Oops! Just as President Barack Obama's campaign was enjoying a big favorability advantage with women, a prominent female ally tripped over an old unwritten rule: Lay off your opponent's kinfolk.
Team Obama rushed out like a bucket brigade to put out the fires after an on-air gaffe by Hillary Rosen, a Democratic strategist, CNN commentator and friend to many in the Obama White House. Or, at least, they were friends before she said on CNN that Ann Romney should not be advising her husband on women's economic concerns since she'd never "worked a day in her life."
Rosen apparently forgot that a more correct description, politically and factually, for the stay-at-home mother of five children would be "worked outside of her home."

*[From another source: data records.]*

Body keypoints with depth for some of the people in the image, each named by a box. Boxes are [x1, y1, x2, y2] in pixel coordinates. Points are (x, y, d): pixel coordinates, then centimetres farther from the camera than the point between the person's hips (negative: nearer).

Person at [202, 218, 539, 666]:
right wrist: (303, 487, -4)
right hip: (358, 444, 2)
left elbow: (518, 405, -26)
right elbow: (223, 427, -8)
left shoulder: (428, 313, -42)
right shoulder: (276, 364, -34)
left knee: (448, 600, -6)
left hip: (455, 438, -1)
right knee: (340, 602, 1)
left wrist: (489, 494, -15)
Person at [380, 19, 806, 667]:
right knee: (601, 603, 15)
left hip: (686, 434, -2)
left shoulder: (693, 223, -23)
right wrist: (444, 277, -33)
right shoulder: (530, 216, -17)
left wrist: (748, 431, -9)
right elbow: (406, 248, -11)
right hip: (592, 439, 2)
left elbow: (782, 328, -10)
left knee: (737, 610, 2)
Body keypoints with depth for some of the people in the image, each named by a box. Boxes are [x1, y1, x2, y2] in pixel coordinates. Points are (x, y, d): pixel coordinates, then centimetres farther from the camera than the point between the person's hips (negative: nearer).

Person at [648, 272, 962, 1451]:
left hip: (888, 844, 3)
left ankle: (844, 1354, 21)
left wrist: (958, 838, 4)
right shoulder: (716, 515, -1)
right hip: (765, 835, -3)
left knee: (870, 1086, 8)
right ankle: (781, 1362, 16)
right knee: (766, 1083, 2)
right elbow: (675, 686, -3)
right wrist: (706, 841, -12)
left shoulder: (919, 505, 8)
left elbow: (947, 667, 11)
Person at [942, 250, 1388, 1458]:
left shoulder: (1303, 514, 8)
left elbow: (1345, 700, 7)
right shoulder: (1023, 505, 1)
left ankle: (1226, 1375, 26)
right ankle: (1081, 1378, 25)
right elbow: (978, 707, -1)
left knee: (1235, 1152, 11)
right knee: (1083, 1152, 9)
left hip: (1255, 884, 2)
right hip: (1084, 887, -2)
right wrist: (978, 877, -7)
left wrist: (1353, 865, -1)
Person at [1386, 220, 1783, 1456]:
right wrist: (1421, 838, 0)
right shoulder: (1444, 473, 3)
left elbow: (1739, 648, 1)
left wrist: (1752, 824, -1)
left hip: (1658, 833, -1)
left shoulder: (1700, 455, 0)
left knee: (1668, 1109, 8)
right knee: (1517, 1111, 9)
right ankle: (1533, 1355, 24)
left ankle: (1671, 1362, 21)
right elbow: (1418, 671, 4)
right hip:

As the backlash hit the fan, Rosen apologized profusely in print and on CNN. And Ann Romney demonstrated her own effectiveness as an asset to the Romney campaign by responding with grace, wit and intelligence. "I made a choice to stay home and raise five boys," she tweeted. "Believe me, it was hard work."
Indeed. For supporters of Romney, suffering a double-digit deficit with women in the latest polls, Rosen's comment was low-hanging fruit -- which Team Obama counterattacked like locusts.
Yet Democrats suddenly found themselves on the defensive on a topic they have owned for weeks as they attacked a Republican "war against women." Republicans now came back, charging a war by Obama against moms.
Rosen is not an adviser to President Obama, his campaign or the Democratic National Committee. But the Romney campaign was not about to let those inconvenient facts get in the way of a good attack campaign.
Romney surrogates and other supporters used Rosen's remark as evidence that Obama doesn't understand women or value mothers.
Rep. Cathy McMorris Rodgers (R-WA) and Rep. Cynthia Lummis (R-WY) claimed there was "clearly a connection between Rosen and the Obama administration" for many years, reporting that Rosen, an unaligned Democratic strategist, had "visited the White House 35 times." White House press secretary Jay Carney later confirmed that Hilary Rosen has visited the White House "on a number of occasions for large events, large meetings having to do with communications, things like that." But a visit doesn't mean that she met with or advised the president.
Nevertheless, Romney's supporters were eager to tie Rosen to Obama, whose people were just as eager to pretend they never heard of Rosen. Obama's top advisors immediately condemned her remarks as "offensive and inappropriate."